LindormTable にアクセスする際のデータリンクのセキュリティを向上させるために、Secure Sockets Layer (SSL) 暗号化を有効にし、アプリケーションに CA 証明書をインストールできます。SSL はトランスポート層でネットワーク接続を暗号化します。これにより、転送中のデータのセキュリティと完全性が向上しますが、ネットワーク接続の応答時間も長くなります。
有効化と無効化 SSL 暗号化を行うと、インスタンスが再起動します。再起動中、インスタンスで数秒間の一時的な切断が発生する可能性があります。この操作はオフピーク時間に実行し、アプリケーションに再接続メカニズムがあることを確認してください。
前提条件
LindormTable が有効化されていること。詳細については、「インスタンスの作成」をご参照ください。
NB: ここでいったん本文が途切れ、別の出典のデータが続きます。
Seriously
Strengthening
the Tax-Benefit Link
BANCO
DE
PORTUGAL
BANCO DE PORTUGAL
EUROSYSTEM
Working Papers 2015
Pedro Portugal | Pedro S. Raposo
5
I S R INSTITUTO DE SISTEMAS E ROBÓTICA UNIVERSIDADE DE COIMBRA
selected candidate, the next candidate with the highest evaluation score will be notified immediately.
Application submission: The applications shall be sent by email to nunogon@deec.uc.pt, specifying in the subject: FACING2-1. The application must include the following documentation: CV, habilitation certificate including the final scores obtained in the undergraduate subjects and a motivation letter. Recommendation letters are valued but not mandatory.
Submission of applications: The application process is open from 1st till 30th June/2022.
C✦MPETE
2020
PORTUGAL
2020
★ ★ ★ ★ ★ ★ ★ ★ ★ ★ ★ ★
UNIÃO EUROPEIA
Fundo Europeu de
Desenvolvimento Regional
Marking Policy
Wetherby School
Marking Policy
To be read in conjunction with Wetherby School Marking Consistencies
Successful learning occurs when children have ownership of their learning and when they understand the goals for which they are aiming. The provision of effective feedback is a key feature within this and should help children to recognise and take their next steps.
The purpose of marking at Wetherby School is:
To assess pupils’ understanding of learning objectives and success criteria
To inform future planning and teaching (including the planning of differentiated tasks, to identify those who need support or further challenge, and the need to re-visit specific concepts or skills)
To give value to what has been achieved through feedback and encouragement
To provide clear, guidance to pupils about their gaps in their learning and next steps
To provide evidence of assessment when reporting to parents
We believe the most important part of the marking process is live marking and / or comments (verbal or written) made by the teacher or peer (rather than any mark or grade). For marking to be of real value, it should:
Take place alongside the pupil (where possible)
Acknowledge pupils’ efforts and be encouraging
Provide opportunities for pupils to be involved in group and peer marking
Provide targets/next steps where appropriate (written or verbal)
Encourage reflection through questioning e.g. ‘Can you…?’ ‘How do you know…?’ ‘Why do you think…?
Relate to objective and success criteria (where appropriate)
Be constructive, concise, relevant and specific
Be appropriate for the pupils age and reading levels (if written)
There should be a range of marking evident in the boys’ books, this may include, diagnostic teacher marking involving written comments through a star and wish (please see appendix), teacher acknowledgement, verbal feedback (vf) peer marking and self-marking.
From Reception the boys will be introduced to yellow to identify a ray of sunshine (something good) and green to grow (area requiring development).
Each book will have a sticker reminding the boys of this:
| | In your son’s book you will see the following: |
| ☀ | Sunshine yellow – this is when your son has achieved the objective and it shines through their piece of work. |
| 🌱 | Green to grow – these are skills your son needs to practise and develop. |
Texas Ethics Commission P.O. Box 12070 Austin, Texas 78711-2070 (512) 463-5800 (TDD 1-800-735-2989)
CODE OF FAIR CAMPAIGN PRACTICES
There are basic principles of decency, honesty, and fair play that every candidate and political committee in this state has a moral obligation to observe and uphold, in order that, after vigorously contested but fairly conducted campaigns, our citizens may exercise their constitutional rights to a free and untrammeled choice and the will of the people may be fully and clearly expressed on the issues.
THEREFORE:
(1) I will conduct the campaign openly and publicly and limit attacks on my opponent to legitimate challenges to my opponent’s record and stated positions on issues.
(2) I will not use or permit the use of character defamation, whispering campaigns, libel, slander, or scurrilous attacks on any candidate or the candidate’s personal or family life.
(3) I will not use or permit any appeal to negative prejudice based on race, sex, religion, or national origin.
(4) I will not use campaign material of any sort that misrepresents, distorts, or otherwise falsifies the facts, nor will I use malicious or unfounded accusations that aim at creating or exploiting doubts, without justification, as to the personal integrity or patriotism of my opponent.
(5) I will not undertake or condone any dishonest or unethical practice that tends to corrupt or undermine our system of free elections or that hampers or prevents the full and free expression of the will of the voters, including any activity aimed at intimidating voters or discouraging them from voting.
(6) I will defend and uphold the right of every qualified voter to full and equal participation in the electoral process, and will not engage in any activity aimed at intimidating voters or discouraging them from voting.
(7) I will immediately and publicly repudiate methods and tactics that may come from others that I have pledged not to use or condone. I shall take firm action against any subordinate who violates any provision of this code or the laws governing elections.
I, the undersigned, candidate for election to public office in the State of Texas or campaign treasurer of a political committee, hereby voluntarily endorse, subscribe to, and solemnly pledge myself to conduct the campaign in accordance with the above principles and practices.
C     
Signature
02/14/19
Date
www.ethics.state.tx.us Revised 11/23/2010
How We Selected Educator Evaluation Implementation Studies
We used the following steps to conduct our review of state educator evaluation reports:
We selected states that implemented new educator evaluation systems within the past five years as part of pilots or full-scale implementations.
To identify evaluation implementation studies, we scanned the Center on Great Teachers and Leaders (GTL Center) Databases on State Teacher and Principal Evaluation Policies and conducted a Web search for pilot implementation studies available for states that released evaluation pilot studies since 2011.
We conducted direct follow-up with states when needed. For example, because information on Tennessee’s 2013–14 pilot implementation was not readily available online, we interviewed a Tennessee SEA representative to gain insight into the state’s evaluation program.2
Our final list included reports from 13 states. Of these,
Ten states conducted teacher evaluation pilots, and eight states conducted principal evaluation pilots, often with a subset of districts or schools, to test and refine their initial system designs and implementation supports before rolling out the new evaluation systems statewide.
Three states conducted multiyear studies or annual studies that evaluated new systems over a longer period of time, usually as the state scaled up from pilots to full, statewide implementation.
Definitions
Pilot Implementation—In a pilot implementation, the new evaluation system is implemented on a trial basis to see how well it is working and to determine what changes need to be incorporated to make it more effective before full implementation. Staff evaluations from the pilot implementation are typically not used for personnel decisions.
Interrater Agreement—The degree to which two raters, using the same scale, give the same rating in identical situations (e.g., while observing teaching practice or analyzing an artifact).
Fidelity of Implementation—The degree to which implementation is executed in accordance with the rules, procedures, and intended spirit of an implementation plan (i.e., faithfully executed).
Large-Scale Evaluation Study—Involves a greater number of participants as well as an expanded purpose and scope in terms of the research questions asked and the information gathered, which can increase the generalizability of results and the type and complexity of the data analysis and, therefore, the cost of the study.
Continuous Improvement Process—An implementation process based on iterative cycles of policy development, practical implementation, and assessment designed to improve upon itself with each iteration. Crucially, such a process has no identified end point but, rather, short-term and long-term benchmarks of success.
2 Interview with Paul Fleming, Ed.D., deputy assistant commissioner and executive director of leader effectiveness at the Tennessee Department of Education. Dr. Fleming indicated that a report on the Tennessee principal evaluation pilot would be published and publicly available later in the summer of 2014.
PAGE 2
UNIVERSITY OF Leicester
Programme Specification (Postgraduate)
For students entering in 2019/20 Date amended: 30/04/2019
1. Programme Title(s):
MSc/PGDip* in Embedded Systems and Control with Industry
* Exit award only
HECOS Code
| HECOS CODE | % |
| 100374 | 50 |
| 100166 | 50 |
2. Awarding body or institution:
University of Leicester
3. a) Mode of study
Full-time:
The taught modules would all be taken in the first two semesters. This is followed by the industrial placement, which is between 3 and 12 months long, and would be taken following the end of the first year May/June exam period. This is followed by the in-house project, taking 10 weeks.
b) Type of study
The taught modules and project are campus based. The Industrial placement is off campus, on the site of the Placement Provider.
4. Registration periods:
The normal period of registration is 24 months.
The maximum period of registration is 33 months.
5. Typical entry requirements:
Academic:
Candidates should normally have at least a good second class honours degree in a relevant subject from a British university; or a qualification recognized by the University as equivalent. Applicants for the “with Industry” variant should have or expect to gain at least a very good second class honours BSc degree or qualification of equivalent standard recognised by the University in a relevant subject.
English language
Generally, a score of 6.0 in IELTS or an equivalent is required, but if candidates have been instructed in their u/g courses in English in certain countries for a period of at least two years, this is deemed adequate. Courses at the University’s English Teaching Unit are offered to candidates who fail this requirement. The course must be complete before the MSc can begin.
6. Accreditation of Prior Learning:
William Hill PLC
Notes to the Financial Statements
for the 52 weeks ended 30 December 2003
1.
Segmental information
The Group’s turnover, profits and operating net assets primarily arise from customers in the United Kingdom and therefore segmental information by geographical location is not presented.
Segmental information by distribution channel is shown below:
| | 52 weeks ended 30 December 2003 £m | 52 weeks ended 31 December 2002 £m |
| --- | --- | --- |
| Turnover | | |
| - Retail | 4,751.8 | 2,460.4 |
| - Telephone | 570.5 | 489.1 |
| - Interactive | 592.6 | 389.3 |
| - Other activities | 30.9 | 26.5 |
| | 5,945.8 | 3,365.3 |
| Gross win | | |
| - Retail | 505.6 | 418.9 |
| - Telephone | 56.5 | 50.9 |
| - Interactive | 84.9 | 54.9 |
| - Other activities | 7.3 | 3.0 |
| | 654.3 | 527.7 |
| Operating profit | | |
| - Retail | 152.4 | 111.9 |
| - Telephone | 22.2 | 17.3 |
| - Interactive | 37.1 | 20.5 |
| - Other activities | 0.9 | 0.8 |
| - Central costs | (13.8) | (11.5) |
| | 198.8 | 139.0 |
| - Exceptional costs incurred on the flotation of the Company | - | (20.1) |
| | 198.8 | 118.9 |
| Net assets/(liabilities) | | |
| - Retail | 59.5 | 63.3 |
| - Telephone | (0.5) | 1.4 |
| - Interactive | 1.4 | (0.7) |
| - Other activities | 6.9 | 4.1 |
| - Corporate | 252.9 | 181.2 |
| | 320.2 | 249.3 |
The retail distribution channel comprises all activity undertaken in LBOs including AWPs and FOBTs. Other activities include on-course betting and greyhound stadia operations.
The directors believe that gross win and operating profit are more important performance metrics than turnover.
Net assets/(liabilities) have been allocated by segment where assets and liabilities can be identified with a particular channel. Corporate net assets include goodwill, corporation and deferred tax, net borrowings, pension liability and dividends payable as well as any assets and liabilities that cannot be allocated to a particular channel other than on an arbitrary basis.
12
Java 環境がインストールされていること。JDK 1.8 以降が必要です。
背景情報
SSL は、Netscape 社によって開発されたセキュリティプロトコルです。ブラウザと Web サーバー間でデータ転送のためのセキュアチャネルを作成します。RC4、MD5、RSA などの暗号化アルゴリズムを使用して通信を保護します。Internet Engineering Task Force (IETF) は SSL 3.0 を標準化し、Transport Layer Security (TLS) と改名しました。SSL という用語の方が一般的であるため、このトピックにおける SSL 暗号化は TLS 暗号化を指します。
注意事項
CA 証明書のデフォルトの有効期間は 10 年です。
SSL 暗号化を無効にすると、インスタンスには非 SSL 接続でのみ接続できます。
SSL 暗号化を無効にすると、元の CA 証明書は無効になります。SSL 暗号化を再度有効にする場合は、新しい CA 証明書をダウンロードして設定する必要があります。そうしないと、SSL 接続を確立できません。
SSL 暗号化の有効化または無効化を行うと、インスタンスが再起動します。インスタンスで数秒間の一時的な切断が発生する可能性があります。この操作はオフピーク時間に実行し、アプリケーションに再接続メカニズムがあることを確認してください。
操作手順
Lindorm コンソールにログインします。
ページの左上隅で、インスタンスがデプロイされているリージョンを選択します。
Instances ページで、対象インスタンスの ID をクリックするか、Actions 列の View Instance Details をクリックします。
左側のナビゲーションウィンドウで、Wide Table Engine をクリックします。
Data Security タブをクリックし、次に Data Link SSL をクリックします。
SSL 暗号化を有効にします。
Current Status: スイッチを有効にします。
表示されるEnable SSL Encryptionダイアログボックスで、OKをクリックします。
ページの左下隅で、Download CA Certificate をクリックします。
任意: SSL 暗号化を無効にします。
Current Status: スイッチをオフにします。
表示されるDisable SSL Encryption ダイアログボックスで、OK をクリックします。
CA 証明書のインポート (Java の例)
CA 証明書を Java 信頼済み証明書ストアにインポートします。これにより、アプリケーションは SSL 暗号化を使用して Lindorm インスタンスにアクセスできるようになります。
JDK インストールディレクトリの
jre/binフォルダに移動します。次のコマンドを実行して、ダウンロードした CA 証明書を Java 信頼済み証明書ストアにインポートします。プロンプトが表示されたら、パスワードを入力します。デフォルトのパスワードは changeit です。
keytool -import -alias server -keystore cacerts -file /path-to-crt/server.crtパラメーターの説明
/path-to-crt/server.crtは、ダウンロードした CA 証明書が保存されているパスです。例
keytool -import -alias server -keystore cacerts -file /root/CA/ld-bp12pc23yfb38****.crt証明書がインポートされた後、Lindorm インスタンスにアクセスできます。詳細については、「非 Java HBase API を使用したアプリケーションの開発」をご参照ください。